Exercise details:
Print the listing below line for line, reproducing every character, symbol, and line break without change.
"""
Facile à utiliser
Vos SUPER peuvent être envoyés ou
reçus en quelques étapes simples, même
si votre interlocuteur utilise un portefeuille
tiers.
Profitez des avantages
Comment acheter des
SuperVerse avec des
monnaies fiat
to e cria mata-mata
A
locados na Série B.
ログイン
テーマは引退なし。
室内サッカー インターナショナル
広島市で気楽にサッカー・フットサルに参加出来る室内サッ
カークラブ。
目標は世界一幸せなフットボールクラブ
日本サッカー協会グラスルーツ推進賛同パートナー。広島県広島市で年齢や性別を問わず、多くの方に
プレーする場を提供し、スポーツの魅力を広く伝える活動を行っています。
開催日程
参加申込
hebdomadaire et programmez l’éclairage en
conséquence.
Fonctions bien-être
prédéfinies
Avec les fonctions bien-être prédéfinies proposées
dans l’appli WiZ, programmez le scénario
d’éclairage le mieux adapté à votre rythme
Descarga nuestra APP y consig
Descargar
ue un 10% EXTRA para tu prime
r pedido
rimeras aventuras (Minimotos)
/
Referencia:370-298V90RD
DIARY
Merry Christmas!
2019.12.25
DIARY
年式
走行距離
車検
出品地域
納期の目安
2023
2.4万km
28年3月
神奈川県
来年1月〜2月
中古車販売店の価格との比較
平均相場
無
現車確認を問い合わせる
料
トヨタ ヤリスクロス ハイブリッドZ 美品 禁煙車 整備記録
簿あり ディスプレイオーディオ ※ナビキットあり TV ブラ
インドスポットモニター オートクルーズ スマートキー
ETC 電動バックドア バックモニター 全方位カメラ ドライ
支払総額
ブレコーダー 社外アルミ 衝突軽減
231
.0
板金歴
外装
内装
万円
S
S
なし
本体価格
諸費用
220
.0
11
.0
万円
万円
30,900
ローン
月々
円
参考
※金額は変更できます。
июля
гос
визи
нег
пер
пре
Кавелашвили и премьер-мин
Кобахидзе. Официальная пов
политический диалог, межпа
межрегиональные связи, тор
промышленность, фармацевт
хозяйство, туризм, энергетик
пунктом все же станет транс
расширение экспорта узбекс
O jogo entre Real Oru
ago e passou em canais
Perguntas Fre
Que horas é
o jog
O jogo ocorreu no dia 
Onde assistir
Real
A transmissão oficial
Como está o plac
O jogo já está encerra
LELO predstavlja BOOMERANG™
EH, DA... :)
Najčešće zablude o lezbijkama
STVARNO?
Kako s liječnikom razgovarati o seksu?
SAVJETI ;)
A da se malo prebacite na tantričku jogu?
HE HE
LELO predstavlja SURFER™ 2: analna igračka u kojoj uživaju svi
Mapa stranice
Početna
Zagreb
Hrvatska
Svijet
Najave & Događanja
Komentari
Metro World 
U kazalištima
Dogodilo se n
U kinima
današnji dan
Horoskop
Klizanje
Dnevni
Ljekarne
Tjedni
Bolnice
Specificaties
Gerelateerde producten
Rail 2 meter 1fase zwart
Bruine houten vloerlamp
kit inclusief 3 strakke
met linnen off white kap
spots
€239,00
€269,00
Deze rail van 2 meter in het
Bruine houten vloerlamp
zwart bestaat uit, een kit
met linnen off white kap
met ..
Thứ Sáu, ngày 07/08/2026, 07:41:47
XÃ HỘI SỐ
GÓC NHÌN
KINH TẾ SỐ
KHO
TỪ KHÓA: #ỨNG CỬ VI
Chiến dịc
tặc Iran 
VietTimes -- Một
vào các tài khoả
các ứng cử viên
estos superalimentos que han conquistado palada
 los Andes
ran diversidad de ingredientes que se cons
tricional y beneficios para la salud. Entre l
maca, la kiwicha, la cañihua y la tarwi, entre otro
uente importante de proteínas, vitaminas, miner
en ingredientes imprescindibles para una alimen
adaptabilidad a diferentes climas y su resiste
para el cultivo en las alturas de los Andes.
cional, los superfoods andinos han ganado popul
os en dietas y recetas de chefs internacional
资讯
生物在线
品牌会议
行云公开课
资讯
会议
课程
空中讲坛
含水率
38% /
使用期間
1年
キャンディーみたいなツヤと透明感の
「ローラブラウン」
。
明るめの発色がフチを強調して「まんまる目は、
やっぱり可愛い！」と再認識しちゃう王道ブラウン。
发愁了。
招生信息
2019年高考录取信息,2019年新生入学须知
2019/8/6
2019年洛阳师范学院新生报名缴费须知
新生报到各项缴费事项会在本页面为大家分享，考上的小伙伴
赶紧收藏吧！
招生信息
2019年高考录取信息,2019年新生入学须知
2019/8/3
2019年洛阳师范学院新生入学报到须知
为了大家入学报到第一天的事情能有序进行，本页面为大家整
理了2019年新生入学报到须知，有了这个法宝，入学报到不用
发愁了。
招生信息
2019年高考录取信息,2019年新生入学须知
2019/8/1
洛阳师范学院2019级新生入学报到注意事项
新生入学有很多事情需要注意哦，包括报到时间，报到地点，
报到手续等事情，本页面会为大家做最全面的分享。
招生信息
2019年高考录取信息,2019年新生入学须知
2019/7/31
"""
Response to the exercise:
Facile à utiliser
Vos SUPER peuvent être envoyés ou
reçus en quelques étapes simples, même
si votre interlocuteur utilise un portefeuille
tiers.
Profitez des avantages
Comment acheter des
SuperVerse avec des
monnaies fiat
to e cria mata-mata
A
locados na Série B.
ログイン
テーマは引退なし。
室内サッカー インターナショナル
広島市で気楽にサッカー・フットサルに参加出来る室内サッ
カークラブ。
目標は世界一幸せなフットボールクラブ
日本サッカー協会グラスルーツ推進賛同パートナー。広島県広島市で年齢や性別を問わず、多くの方に
プレーする場を提供し、スポーツの魅力を広く伝える活動を行っています。
開催日程
参加申込
hebdomadaire et programmez l’éclairage en
conséquence.
Fonctions bien-être
prédéfinies
Avec les fonctions bien-être prédéfinies proposées
dans l’appli WiZ, programmez le scénario
d’éclairage le mieux adapté à votre rythme
Descarga nuestra APP y consig
Descargar
ue un 10% EXTRA para tu prime
r pedido
rimeras aventuras (Minimotos)
/
Referencia:370-298V90RD
DIARY
Merry Christmas!
2019.12.25
DIARY
年式
走行距離
車検
出品地域
納期の目安
2023
2.4万km
28年3月
神奈川県
来年1月〜2月
中古車販売店の価格との比較
平均相場
無
現車確認を問い合わせる
料
トヨタ ヤリスクロス ハイブリッドZ 美品 禁煙車 整備記録
簿あり ディスプレイオーディオ ※ナビキットあり TV ブラ
インドスポットモニター オートクルーズ スマートキー
ETC 電動バックドア バックモニター 全方位カメラ ドライ
支払総額
ブレコーダー 社外アルミ 衝突軽減
231
.0
板金歴
外装
内装
万円
S
S
なし
本体価格
諸費用
220
.0
11
.0
万円
万円
30,900
ローン
月々
円
参考
※金額は変更できます。
июля
гос
визи
нег
пер
пре
Кавелашвили и премьер-мин
Кобахидзе. Официальная пов
политический диалог, межпа
межрегиональные связи, тор
промышленность, фармацевт
хозяйство, туризм, энергетик
пунктом все же станет транс
расширение экспорта узбекс
O jogo entre Real Oru
ago e passou em canais
Perguntas Fre
Que horas é
o jog
O jogo ocorreu no dia 
Onde assistir
Real
A transmissão oficial
Como está o plac
O jogo já está encerra
LELO predstavlja BOOMERANG™
EH, DA... :)
Najčešće zablude o lezbijkama
STVARNO?
Kako s liječnikom razgovarati o seksu?
SAVJETI ;)
A da se malo prebacite na tantričku jogu?
HE HE
LELO predstavlja SURFER™ 2: analna igračka u kojoj uživaju svi
Mapa stranice
Početna
Zagreb
Hrvatska
Svijet
Najave & Događanja
Komentari
Metro World 
U kazalištima
Dogodilo se n
U kinima
današnji dan
Horoskop
Klizanje
Dnevni
Ljekarne
Tjedni
Bolnice
Specificaties
Gerelateerde producten
Rail 2 meter 1fase zwart
Bruine houten vloerlamp
kit inclusief 3 strakke
met linnen off white kap
spots
€239,00
€269,00
Deze rail van 2 meter in het
Bruine houten vloerlamp
zwart bestaat uit, een kit
met linnen off white kap
met ..
Thứ Sáu, ngày 07/08/2026, 07:41:47
XÃ HỘI SỐ
GÓC NHÌN
KINH TẾ SỐ
KHO
TỪ KHÓA: #ỨNG CỬ VI
Chiến dịc
tặc Iran 
VietTimes -- Một
vào các tài khoả
các ứng cử viên
estos superalimentos que han conquistado palada
 los Andes
ran diversidad de ingredientes que se cons
tricional y beneficios para la salud. Entre l
maca, la kiwicha, la cañihua y la tarwi, entre otro
uente importante de proteínas, vitaminas, miner
en ingredientes imprescindibles para una alimen
adaptabilidad a diferentes climas y su resiste
para el cultivo en las alturas de los Andes.
cional, los superfoods andinos han ganado popul
os en dietas y recetas de chefs internacional
资讯
生物在线
品牌会议
行云公开课
资讯
会议
课程
空中讲坛
含水率
38% /
使用期間
1年
キャンディーみたいなツヤと透明感の
「ローラブラウン」
。
明るめの発色がフチを強調して「まんまる目は、
やっぱり可愛い！」と再認識しちゃう王道ブラウン。
发愁了。
招生信息
2019年高考录取信息,2019年新生入学须知
2019/8/6
2019年洛阳师范学院新生报名缴费须知
新生报到各项缴费事项会在本页面为大家分享，考上的小伙伴
赶紧收藏吧！
招生信息
2019年高考录取信息,2019年新生入学须知
2019/8/3
2019年洛阳师范学院新生入学报到须知
为了大家入学报到第一天的事情能有序进行，本页面为大家整
理了2019年新生入学报到须知，有了这个法宝，入学报到不用
发愁了。
招生信息
2019年高考录取信息,2019年新生入学须知
2019/8/1
洛阳师范学院2019级新生入学报到注意事项
新生入学有很多事情需要注意哦，包括报到时间，报到地点，
报到手续等事情，本页面会为大家做最全面的分享。
招生信息
2019年高考录取信息,2019年新生入学须知
2019/7/31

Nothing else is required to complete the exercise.